What a pacemaker does
A pacemaker has two jobs: sense the heart’s own electrical activity, and pace when the heart’s rate falls below a programmed threshold. When the heart beats normally, the pacemaker stays quiet — it only fires when needed. Most modern pacemakers also collect detailed diagnostics we can review at follow-up visits.
The current FDA-approved pacemaker systems in the United States fall across three categories: traditional transvenous devices (Medtronic Azure / Astra, Abbott Assurity, Boston Scientific Accolade / Resonate), leadless devices (Medtronic Micra, Abbott Aveir), and CRT-P resynchronization devices (Medtronic Cobalt HF / Crome HF, Abbott Quadra Assura / Quadra Allure, Boston Scientific Resonate HF).
Who needs one
Pacemakers are recommended when the heart’s own electrical system can’t reliably deliver a normal heart rate, and that’s causing symptoms or is dangerous on its own. The two most common reasons are:
- Sinus node dysfunction — the heart’s natural pacemaker is sluggish or pauses, especially with exertion (the heart can’t speed up appropriately) or with certain medications.

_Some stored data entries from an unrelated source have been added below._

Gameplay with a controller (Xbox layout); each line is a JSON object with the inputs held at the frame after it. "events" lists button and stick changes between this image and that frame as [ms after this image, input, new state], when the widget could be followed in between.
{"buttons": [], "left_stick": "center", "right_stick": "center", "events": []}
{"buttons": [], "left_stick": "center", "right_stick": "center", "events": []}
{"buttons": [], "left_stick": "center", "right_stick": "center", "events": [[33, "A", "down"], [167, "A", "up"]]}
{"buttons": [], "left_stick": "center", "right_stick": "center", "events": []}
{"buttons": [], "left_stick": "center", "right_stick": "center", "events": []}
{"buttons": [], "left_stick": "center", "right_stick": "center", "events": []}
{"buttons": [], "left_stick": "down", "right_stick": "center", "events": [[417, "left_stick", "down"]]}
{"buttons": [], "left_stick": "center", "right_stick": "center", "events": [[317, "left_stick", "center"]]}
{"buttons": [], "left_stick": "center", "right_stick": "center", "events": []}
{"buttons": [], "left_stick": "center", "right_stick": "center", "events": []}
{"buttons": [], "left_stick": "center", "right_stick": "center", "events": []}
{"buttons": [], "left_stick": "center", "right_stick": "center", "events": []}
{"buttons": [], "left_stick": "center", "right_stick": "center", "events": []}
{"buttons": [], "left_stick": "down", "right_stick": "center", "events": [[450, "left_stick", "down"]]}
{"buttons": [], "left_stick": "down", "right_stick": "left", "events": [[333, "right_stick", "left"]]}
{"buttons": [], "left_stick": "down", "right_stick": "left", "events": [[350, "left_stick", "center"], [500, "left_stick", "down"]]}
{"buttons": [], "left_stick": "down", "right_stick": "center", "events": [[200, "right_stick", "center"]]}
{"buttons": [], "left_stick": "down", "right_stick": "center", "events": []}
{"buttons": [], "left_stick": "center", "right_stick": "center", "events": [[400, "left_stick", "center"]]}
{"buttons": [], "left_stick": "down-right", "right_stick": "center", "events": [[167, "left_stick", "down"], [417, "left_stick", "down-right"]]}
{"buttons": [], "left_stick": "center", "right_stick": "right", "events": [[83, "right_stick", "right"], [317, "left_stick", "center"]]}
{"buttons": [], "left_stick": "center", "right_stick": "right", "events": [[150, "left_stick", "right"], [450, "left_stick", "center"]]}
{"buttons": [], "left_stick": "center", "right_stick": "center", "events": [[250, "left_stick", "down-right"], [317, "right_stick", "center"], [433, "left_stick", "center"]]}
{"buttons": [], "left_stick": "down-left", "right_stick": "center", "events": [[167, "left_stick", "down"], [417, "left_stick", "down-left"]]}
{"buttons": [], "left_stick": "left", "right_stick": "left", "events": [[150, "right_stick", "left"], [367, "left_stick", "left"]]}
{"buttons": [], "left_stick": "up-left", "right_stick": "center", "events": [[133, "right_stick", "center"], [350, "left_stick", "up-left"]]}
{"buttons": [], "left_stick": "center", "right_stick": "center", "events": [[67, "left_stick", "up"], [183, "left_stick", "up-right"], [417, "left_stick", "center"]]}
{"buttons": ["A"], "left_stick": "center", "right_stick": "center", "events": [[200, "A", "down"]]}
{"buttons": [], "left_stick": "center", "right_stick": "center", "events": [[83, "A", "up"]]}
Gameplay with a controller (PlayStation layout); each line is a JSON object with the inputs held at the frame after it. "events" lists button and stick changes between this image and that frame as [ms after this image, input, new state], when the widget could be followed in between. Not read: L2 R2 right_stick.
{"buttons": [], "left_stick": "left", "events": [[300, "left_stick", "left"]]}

- AV block — the electrical signal from the atria can’t reliably reach the ventricles. High-grade AV block always needs pacing; lesser degrees depend on symptoms.
We do not implant pacemakers for fast heart rhythms or for irregular rhythms like AFib alone — those are treated differently.
The three main types
Transvenous (traditional)
The most common design. A small generator (about the size of a large coin) is placed under the skin just below the collarbone. One or two thin insulated wires (leads) are threaded through a vein into the heart and fixed in place. This is what most people picture when they hear “pacemaker.”
- Single-chamber — one lead, usually in the right ventricle. Often chosen when the patient has chronic atrial fibrillation and ventricular pacing alone is sufficient.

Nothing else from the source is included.